____ Record set
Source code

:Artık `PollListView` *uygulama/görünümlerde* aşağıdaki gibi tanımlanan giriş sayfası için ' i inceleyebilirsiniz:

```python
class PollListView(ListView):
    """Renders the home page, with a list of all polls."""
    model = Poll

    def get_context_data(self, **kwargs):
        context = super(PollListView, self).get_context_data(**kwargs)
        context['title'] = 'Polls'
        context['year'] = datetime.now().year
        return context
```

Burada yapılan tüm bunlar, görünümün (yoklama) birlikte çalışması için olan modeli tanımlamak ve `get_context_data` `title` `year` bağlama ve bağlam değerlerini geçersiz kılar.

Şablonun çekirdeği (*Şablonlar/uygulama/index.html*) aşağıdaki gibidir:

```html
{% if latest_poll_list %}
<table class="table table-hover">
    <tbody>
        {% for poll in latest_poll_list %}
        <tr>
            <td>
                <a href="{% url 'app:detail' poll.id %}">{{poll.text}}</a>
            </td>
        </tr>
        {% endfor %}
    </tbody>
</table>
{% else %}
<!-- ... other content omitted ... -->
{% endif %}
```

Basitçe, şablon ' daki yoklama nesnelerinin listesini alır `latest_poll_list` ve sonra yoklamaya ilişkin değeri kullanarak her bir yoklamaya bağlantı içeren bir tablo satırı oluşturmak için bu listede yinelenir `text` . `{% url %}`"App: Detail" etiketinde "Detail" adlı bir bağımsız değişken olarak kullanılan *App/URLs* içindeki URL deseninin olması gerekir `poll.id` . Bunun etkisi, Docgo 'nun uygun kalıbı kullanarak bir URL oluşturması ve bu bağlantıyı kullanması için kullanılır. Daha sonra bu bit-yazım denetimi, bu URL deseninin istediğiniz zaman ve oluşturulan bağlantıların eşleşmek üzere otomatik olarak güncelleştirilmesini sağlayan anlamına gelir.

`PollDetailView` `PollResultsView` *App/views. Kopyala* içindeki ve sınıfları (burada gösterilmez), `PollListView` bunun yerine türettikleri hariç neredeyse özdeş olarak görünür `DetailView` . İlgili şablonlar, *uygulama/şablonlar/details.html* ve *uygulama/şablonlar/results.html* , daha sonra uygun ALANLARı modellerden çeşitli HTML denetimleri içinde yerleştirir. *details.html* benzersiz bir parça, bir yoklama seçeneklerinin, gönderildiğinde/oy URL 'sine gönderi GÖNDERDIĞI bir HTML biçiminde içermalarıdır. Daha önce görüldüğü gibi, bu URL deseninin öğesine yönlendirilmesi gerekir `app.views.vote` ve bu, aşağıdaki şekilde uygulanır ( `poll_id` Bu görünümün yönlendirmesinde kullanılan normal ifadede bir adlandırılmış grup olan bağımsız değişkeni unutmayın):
________
Your task >> Looking at the entries above, work out how many lines contain the word "uygun", then reply with only that figure.

Reply >> 2